§ **TEXTO DE LA PÁGINA**
La explosión en Crucitas, Costa Rica, provocó una situación de alta tensión durante la visita de la presidenta Laura Fernández, quien se encontraba verificando los daños ambientales causados por la minería ilegal de oro. Este incidente, ocurrido el viernes, obligó a las autoridades a desalojar el área, generando preocupación tanto en la comunidad como en el Gobierno.
Fernández, tras el suceso, declaró: "Estoy bien, ya me chequearon porque es el protocolo. No se preocupe nadie más allá de lo necesario. Estamos todos bien". Sin embargo, su visita tenía un trasfondo más grave, ya que la comunidad enfrenta serios problemas relacionados con la explotación ilegal de recursos naturales.
Impacto de la minería ilegal en Crucitas
La presidenta mostró su preocupación por la "destrucción ambiental y ecológica" que la minería ilegal está causando en la zona. En su discurso, destacó el desafío que enfrentan las fuerzas de seguridad, afirmando que "hacemos una inversión de un millón trescientos mil dólares al mes aquí en seguridad, es una inversión sostenida pero insuficiente". Con 150 policías para cubrir ochocientas hectáreas, Fernández comparó la situación diciendo que "en ese terrero eso es una gota de agua en una plancha hirviendo".

§ **REGISTROS DEL EJERCICIO**
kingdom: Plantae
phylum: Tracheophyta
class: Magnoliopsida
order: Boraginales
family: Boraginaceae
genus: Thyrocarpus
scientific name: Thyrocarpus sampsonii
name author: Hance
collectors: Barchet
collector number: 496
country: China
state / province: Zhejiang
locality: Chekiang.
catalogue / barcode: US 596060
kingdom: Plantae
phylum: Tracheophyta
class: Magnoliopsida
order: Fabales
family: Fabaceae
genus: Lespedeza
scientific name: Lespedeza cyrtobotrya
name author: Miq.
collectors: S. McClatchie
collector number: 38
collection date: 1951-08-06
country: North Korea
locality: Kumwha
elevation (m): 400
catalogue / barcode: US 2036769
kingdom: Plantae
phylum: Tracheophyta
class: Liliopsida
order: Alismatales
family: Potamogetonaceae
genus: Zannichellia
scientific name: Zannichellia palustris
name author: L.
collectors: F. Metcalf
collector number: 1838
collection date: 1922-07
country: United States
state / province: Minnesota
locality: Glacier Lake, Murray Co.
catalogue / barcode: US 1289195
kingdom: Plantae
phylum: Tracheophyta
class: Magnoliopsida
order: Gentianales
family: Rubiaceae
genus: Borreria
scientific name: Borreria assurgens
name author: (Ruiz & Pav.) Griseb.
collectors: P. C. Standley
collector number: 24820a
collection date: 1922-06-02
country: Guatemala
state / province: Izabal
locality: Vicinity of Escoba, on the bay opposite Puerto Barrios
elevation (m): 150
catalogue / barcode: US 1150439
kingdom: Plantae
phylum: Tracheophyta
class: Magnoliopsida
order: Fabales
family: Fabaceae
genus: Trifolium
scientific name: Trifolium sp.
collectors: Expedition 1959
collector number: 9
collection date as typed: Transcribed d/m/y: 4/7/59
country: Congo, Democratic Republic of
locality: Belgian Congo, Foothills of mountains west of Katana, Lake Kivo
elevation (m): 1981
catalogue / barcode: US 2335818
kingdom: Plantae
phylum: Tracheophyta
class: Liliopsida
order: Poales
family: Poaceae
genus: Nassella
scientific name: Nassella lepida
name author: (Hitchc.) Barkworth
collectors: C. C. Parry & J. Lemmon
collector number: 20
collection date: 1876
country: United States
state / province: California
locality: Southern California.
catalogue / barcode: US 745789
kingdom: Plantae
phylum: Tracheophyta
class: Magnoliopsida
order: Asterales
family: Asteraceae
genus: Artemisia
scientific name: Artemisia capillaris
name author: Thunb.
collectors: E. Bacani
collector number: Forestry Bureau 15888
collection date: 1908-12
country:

§ **CONSIGNA A**
Copia de la noticia sobre Crucitas el fragmento que va entre "Fernández, tras el" y "de recursos naturales.", ambos incluidos.
§ **CONSIGNA B**
Responde, según la noticia sobre Crucitas:
(i) ¿Qué día ocurrió la explosión?
(ii) ¿Cuánto dinero al mes dice la presidenta que se invierte en seguridad en la zona?
(iii) ¿Cuántos policías hay para cubrir el terreno?
§ **CONSIGNA C**
Anota todas las cantidades numéricas (montos, personas o superficies) que aparecen en la noticia sobre Crucitas.

§ **RESPUESTA A**
Fernández, tras el suceso, declaró: "Estoy bien, ya me chequearon porque es el protocolo. No se preocupe nadie más allá de lo necesario. Estamos todos bien". Sin embargo, su visita tenía un trasfondo más grave, ya que la comunidad enfrenta serios problemas relacionados con la explotación ilegal de recursos naturales.

§ **RESPUESTA B**
(i) El viernes.
(ii) Un millón trescientos mil dólares.
(iii) 150 policías.

§ **RESPUESTA C**
- Un millón trescientos mil dólares al mes
- 150 policías
- Ochocientas hectáreas